Monday, April 11, 2011

Secondhand Lions

Eccentric relatives are usually the relations that we learn the most from, whether it's the fact that we are taking life way to seriously or that we just need to relax and let things take their course. Here the relatives are played by Michael Caine and Robert Duvall, as the uncles, and with the stories that they tell their nephew throughout the film you can just about see someone from your own family being to be played out in front of you. The story is laid out very well, and doesn't allow either of the two stars to take too much of a commanding position in the tale. Like in most families one brother is usually more domineering than the other and that is the case here, but the two complement each other in a way that you can tell that neither would have survived their lives if the other wasn't there. Walter's mother has just dropped him off with his rich, eccentric and gun toting great-uncles for the summer, and Walter is about to learn the life lessons he'll need to grow into a man. Almost the entire film takes place on the uncles farm, and through the stories that are told you realize that the reason for the uncles wanting to be alone is just that they had always lived their lives the way they wanted to and no one was going to stop them. The twists and turns that this tale takes are very well placed and keeps the story moving to the point that by the end you feel that you know these characters well enough to call them family.

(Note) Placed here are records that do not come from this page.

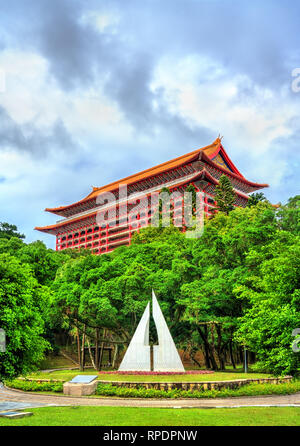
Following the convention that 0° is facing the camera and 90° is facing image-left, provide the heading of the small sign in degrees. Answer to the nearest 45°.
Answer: approximately 0°

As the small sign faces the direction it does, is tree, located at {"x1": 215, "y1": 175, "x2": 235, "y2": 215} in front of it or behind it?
behind

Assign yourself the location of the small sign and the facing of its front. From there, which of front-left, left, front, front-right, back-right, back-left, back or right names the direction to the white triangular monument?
back-left

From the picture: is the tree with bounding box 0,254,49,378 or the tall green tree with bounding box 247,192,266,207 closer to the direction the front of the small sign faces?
the tree

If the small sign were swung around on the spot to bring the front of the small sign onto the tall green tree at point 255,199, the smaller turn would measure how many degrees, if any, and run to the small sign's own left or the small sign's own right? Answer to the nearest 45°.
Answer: approximately 135° to the small sign's own left

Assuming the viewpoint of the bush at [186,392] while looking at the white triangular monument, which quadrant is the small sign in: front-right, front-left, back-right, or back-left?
front-left

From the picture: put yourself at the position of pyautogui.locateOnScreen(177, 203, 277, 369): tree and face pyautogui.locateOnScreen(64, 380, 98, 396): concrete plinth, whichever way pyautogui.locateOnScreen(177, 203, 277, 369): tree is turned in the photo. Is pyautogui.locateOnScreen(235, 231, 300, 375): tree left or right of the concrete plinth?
left

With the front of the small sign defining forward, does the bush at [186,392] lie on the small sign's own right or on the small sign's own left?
on the small sign's own left
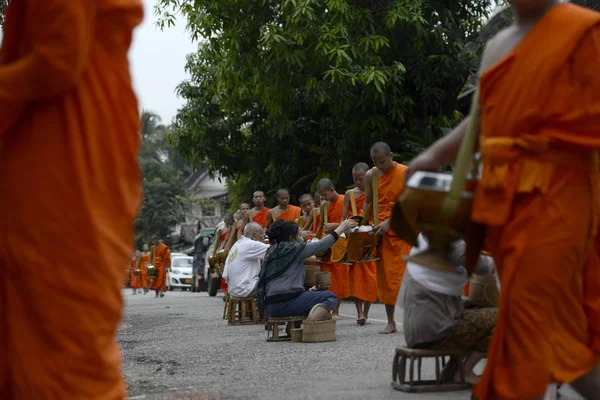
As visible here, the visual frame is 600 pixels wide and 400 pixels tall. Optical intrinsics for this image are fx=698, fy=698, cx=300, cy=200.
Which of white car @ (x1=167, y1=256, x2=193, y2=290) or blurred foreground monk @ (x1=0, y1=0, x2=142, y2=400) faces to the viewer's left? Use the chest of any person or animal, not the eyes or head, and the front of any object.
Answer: the blurred foreground monk

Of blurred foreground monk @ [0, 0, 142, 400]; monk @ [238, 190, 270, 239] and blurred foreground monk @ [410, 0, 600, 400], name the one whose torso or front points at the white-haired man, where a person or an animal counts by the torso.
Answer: the monk

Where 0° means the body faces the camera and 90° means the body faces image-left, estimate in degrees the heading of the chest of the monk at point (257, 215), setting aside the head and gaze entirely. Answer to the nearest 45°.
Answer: approximately 0°

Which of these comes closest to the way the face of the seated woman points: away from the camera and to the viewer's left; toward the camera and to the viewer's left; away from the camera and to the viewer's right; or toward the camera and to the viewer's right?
away from the camera and to the viewer's right

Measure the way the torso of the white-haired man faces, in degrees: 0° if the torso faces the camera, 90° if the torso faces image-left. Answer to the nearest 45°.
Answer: approximately 225°
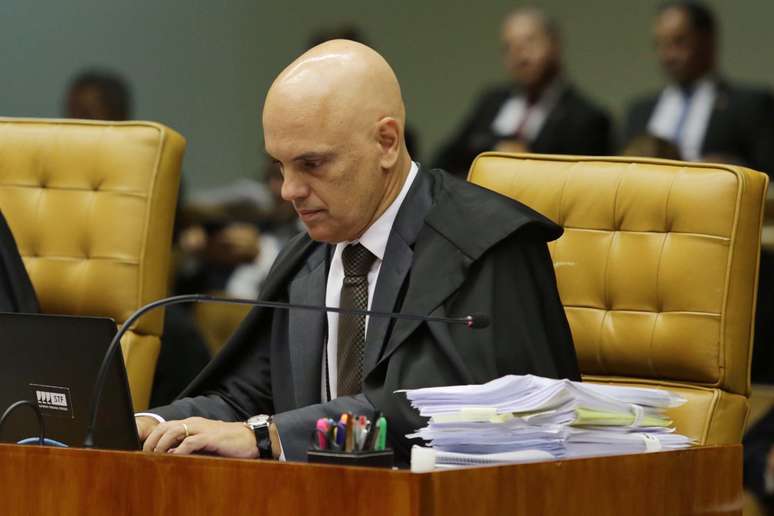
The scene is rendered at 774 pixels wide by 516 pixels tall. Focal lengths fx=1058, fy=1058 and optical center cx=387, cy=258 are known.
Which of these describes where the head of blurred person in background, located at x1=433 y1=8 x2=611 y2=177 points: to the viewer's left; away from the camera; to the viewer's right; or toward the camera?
toward the camera

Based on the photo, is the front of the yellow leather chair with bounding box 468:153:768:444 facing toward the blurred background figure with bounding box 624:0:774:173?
no

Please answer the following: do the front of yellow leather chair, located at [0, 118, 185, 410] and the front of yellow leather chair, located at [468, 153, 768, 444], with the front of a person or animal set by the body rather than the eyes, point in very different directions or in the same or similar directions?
same or similar directions

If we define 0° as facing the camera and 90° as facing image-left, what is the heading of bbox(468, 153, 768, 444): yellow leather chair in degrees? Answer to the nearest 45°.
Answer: approximately 45°

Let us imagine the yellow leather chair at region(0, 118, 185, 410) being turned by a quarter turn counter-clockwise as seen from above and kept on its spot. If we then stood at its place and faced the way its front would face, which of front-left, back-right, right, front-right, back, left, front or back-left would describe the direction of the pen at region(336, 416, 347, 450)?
front-right

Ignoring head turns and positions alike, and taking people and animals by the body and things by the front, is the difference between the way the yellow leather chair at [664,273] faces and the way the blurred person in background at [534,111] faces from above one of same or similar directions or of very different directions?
same or similar directions

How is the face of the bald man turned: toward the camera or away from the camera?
toward the camera

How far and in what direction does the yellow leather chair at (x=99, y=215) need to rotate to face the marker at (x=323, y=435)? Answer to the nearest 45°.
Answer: approximately 45° to its left

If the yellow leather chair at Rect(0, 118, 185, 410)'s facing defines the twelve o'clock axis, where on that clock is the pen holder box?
The pen holder box is roughly at 10 o'clock from the yellow leather chair.

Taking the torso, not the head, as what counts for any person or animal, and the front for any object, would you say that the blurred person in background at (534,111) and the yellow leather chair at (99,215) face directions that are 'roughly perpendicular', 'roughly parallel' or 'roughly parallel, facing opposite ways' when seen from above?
roughly parallel

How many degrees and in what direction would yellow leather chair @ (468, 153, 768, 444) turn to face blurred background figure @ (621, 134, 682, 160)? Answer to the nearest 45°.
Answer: approximately 135° to its right

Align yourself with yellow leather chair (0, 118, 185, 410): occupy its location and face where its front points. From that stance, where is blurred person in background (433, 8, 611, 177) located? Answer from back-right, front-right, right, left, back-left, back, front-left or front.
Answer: back

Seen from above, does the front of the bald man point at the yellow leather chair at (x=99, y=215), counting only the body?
no

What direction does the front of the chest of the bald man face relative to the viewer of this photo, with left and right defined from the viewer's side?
facing the viewer and to the left of the viewer

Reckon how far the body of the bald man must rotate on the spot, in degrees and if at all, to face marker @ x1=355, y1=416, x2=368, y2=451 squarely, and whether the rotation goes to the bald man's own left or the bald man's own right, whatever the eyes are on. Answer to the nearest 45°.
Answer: approximately 45° to the bald man's own left

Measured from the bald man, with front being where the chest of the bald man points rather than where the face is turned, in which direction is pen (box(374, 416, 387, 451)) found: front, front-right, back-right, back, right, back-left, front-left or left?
front-left

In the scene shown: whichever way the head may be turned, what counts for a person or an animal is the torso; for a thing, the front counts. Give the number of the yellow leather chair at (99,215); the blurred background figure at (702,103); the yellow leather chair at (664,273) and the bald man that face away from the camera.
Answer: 0
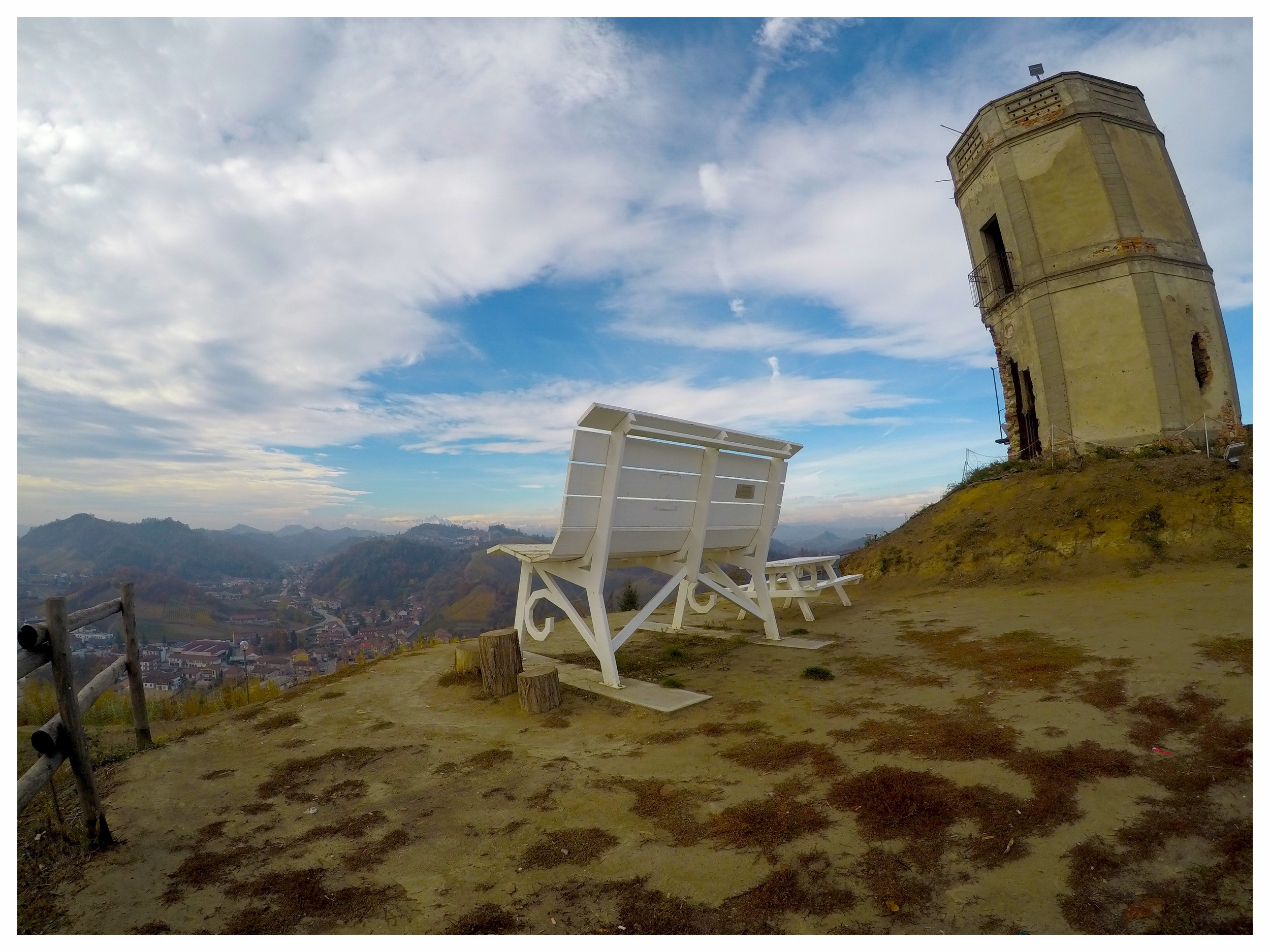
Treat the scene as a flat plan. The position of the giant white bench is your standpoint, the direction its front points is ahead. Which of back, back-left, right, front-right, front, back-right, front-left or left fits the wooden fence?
left

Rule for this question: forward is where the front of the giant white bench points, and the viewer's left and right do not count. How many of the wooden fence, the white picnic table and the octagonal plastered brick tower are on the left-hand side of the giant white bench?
1

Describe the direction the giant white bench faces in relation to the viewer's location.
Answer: facing away from the viewer and to the left of the viewer

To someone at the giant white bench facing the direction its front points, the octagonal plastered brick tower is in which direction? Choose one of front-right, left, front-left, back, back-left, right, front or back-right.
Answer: right

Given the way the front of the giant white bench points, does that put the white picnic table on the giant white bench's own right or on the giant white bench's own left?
on the giant white bench's own right
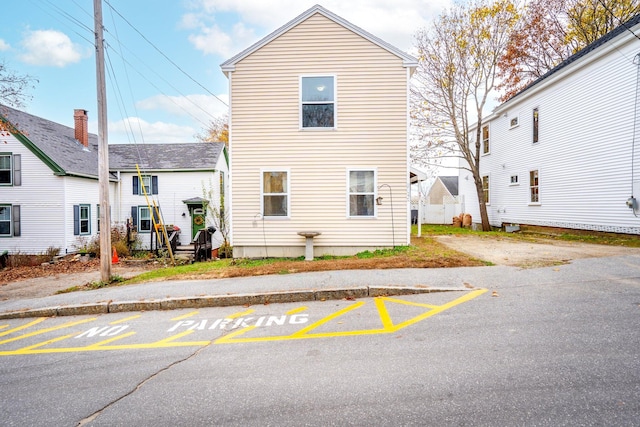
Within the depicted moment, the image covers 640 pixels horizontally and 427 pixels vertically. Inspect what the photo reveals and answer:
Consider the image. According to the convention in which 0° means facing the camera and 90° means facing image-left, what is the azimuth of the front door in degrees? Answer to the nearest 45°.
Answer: approximately 0°

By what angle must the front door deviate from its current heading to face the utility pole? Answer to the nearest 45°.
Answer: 0° — it already faces it

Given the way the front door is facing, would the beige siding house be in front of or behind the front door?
in front

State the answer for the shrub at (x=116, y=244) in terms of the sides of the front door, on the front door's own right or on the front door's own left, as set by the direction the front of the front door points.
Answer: on the front door's own right

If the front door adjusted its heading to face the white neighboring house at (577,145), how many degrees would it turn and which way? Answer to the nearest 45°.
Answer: approximately 45° to its left

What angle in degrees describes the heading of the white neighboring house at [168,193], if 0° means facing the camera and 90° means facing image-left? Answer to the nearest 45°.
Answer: approximately 0°
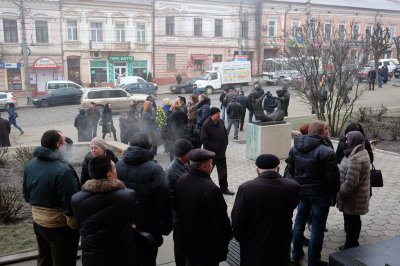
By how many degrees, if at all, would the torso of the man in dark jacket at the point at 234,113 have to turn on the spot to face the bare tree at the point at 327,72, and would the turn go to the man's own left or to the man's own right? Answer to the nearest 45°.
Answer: approximately 90° to the man's own right

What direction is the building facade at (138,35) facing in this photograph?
toward the camera

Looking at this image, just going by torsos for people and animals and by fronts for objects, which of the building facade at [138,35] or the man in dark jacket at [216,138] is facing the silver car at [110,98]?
the building facade

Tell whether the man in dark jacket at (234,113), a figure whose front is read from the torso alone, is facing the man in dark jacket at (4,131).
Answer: no

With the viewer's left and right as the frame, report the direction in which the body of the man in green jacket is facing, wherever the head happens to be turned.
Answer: facing away from the viewer and to the right of the viewer

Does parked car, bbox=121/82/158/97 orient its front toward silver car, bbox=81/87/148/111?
no

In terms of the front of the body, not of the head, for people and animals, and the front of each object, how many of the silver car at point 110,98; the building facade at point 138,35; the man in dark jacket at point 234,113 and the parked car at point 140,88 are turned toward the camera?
1

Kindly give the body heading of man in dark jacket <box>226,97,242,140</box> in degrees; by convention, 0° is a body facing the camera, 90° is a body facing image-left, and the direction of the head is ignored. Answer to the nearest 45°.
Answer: approximately 180°

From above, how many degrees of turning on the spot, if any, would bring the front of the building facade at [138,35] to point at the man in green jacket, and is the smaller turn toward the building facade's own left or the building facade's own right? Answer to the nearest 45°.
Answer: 0° — it already faces them

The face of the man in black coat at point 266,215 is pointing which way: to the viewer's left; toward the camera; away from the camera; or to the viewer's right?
away from the camera

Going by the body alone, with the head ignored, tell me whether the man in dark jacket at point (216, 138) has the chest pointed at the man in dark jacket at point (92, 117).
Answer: no

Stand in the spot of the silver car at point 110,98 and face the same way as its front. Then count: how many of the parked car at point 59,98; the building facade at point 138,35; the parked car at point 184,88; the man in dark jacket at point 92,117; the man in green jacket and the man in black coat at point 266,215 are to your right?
3

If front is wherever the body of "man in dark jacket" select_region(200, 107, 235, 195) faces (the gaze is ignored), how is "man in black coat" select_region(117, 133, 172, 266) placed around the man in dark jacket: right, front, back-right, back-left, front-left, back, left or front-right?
front-right

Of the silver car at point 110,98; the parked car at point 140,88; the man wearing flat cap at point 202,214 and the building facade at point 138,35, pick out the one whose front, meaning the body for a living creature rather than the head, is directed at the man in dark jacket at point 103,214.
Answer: the building facade

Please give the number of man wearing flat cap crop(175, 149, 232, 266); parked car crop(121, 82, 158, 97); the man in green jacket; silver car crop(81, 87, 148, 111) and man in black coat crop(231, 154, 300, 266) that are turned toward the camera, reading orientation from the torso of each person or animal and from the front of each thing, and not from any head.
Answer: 0

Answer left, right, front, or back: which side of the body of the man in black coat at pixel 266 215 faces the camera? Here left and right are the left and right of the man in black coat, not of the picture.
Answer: back

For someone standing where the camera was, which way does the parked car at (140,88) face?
facing to the left of the viewer
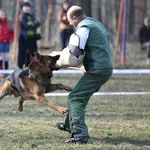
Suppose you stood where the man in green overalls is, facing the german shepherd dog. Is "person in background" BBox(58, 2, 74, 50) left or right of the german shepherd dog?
right

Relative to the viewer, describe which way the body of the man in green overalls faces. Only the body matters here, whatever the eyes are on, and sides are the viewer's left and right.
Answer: facing to the left of the viewer

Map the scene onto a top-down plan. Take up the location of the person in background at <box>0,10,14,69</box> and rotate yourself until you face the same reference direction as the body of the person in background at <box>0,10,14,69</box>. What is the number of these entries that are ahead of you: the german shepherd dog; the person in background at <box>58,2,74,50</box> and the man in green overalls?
2

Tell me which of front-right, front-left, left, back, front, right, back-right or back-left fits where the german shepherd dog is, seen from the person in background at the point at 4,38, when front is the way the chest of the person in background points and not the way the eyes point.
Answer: front

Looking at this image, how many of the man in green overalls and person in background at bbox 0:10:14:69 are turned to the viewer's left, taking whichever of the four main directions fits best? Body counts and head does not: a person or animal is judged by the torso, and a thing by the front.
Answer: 1

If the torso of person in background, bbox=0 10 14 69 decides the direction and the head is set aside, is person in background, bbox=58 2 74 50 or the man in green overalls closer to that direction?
the man in green overalls

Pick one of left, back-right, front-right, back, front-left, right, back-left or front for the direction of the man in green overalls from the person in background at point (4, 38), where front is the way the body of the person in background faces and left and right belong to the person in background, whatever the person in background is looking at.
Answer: front

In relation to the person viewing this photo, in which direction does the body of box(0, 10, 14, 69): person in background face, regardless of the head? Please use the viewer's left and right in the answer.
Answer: facing the viewer

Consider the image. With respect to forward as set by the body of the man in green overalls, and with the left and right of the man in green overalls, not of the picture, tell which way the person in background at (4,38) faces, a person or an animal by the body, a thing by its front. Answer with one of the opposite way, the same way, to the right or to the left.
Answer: to the left

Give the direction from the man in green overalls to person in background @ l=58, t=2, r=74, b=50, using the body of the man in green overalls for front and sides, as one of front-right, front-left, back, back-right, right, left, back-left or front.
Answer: right

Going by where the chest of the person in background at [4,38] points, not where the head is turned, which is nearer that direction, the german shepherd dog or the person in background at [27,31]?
the german shepherd dog

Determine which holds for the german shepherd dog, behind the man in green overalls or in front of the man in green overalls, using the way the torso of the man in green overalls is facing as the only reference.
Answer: in front

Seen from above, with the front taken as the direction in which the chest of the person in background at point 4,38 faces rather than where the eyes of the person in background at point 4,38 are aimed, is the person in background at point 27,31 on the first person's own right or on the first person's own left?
on the first person's own left
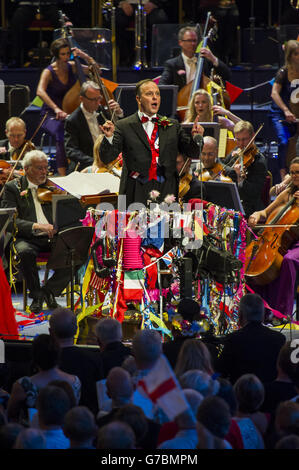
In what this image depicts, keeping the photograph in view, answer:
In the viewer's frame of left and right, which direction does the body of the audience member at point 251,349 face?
facing away from the viewer

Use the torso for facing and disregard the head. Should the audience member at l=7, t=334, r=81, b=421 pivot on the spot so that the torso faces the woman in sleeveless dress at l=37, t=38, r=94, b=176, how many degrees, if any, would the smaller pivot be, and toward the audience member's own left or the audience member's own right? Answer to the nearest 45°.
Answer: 0° — they already face them

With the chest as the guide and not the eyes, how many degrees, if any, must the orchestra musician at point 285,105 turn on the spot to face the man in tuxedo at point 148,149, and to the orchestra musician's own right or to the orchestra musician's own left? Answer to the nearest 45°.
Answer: approximately 45° to the orchestra musician's own right

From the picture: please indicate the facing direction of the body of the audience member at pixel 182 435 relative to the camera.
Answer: away from the camera

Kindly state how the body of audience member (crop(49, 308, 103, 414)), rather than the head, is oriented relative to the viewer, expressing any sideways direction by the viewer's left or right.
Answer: facing away from the viewer

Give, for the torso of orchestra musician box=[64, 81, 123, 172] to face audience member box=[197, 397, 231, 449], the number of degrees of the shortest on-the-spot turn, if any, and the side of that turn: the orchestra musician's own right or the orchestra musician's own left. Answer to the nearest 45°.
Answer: approximately 45° to the orchestra musician's own right

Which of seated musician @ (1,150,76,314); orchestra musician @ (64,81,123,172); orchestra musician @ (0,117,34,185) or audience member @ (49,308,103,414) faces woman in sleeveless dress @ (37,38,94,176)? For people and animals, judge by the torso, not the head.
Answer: the audience member

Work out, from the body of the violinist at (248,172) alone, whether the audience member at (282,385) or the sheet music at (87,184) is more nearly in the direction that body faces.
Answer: the sheet music

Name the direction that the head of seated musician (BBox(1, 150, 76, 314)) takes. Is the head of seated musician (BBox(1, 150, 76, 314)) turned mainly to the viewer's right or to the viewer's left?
to the viewer's right

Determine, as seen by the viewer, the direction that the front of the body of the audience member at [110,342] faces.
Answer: away from the camera
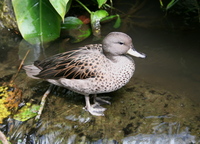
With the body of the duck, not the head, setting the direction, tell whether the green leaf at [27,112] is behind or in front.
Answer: behind

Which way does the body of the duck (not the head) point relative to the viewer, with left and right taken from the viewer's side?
facing to the right of the viewer
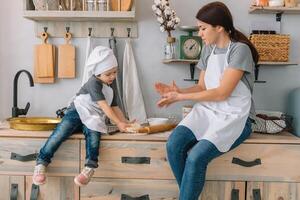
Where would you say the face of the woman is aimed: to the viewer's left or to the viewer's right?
to the viewer's left

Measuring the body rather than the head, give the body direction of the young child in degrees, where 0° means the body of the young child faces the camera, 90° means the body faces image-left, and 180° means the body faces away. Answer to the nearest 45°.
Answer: approximately 315°

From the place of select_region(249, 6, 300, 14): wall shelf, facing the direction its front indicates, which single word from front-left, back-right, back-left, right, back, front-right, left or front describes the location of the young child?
front-right

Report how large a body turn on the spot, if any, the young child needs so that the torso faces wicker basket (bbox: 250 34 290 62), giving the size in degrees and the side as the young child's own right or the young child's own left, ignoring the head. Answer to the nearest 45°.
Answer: approximately 45° to the young child's own left

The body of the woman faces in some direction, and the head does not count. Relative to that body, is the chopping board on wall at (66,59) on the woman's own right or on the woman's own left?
on the woman's own right

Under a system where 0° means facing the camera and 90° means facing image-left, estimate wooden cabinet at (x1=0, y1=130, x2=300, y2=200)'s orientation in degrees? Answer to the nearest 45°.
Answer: approximately 0°

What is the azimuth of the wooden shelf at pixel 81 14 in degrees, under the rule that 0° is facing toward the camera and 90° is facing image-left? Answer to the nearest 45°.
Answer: approximately 0°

This film will give you a new appreciation for the older relatives in your family, and make you wonder about the lives that they have lead and the stories that they told you. After watching this film I realized that my grandfather at one time or another told me stories about his youth and how things were different back in the day. Stories about how he lived and grew up on a farm in Pennsylvania and how he went into World War II and the fighting he did. Between the guns, the pet lion and the stash of money somewhere on the property it's like watching home movies of the family, well maybe not all of it, but I can dream can't I.